So we are in the fifth day of Ganesh Chaturthi, and my neighbors have been having a ceremony or other twice a day every day. Our parking lot is the temple for family, friends, and neighbors, there’s is a master of ceremonies, there’s singing, and they have set up big loudspeakers which they use to play what seems to be the same Ganesh Chaturthi CD over and over again at full volume. It is actually quite nice and touching how everybody comes together and seems to have a big blast. The whole extended family part is not something I would particular want for myself, but on the surface it looks as if everybody is having a great time, so who knows, maybe these are all picture book happy families with no dirt whatsoever under the carpet. Strangely, later in the evening, after the ceremonies and after they are having some food, they usually end up huddling around a laptop looking at I don’t know what.
Getting home on Thursday was a royal pain in the arse. It was ok until Juhu, but since it was the first immersion day where thousands of people go to Juhu Beach to immerse their Ganesh. Traffic was crawling for a good one and a half hour to get me home the last 5km from there. The cops were a bit overwhelmed trying to separate the processions from the traffic and to stop drivers from ignoring their improvised directions and traffic lanes. Me included, of course, since I am quite happy to report that I am getting pretty good at driving like an Indian.
I had one rickshaw driver pull up next to me at a red light the other day, slamming his hand onto my car, shouting or yelling about something or other. I guess I must have cut him off or maybe he didn’t like the way I was trying to zig zag my way around those atrocious potholes while I was passing him. I have not yet perfected the art of being on the fastest side of the road at various intersections, but I am getting there, and the fact that this rickshaw driver was not the only one yelling at me for my driving can only mean that I would now qualify perfectly well as a NYC cab driver.
Yesterday we had a little expat party in my apartment. That was all fun and well, even though I ended up checking my Blackberry for messages from Ksenia, as usual these days. My maid had made two big bowls of rice and chicken, which apparently no-one was hungry for. Unfortunately, at some point in the evening there was no water in the house, and it didn’t come back until later today afternoon, when I was way overdue for a shower. We also managed to break my CD player somehow, and when I tried to connect the little boombox that we had brought from NYC, it turned out to be covered in stinking mold from sitting around in a closet somewhere. Besides, as soon as I hooked it up to the electrical outlet the fuse of the extension cord blew, so we were without music. At that point, it was raining cats and dogs again, and our neighbors were still chanting and drumming I think. But who cares?

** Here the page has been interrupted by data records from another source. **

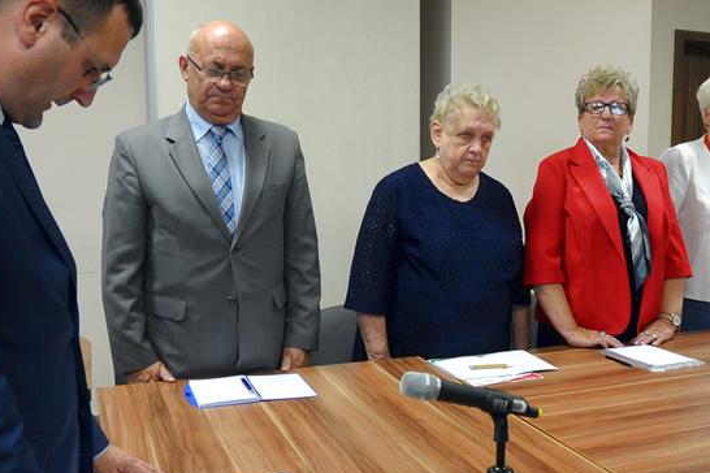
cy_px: 274
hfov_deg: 45.7
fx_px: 828
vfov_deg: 31.8
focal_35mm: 42
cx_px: 472
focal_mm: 18
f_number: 4.5
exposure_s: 1/80
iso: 1250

It apparently was a special day for my neighbors, because this time they actually set up a huge buffet and placed a woman onto a special chair centerstage, and everybody looked particularly dressed up. First I thought there’s going to be a wedding, but then I realized that the woman was very pregnant, so no doubt she was already married. I am guessing it was some kind of special child blessing. So while we are having a party on the terrace with our Muslim furniture, there was lots of singing and chanting for Ganesh Chaturthi on the parking lot, later followed by their usual play of Bingo or some sort of raffle, which seems to always come with the food after the ceremonies.
We ended up placing a delivery order for 20 big bottles of Kingfisher, so everyone was happy (well, apart from that there was no diet coke, no water, and no juice I guess). Not surprisingly, I ended up going to sleep while the party continued, but when I woke up, my apartment was in a surprisingly good shape, thanks to K and P, who will hopefully help me finishing off the remaining ten large bottles of Kingfisher one of these days.
Of course, I had a very lazy day at the coffee shop today. But when I got back home, there was a small procession of teenage boys (for some reason, most of these processions seem to be conducted by teenage boys), who were driving their Ganesh in a big truck, spearheaded by about a hundred of them drumming and dancing like crazy. So when I went to take some pictures, they went really wild and put on an extra show. Before I knew it, they pulled me right into the middle of them, and of course my first idiotic thought was Uh oh, there goes my camera!
They had no interest whatsoever in my camera other than shouting and yelling to take pictures of them while they were dancing around me like, well, I guess like Indian teenage boys at Ganesh Chaturthi. The fun only lasted for about 15 seconds, when some important looking older guy said thanks, shook my hand, and escorted me out of the crowd back to the sidelines, i.e. basically into the traffic. I almost got hit by the car, took some pictures of the back of the truck, and then went home.
The big final day, when supposedly thousands of Ganeshes get immersed into the water is either next Saturday or next Sunday; there’s different reports about that. I bet it will be one crazy scary event, but I am determined to go right into the middle of it, wherever that is.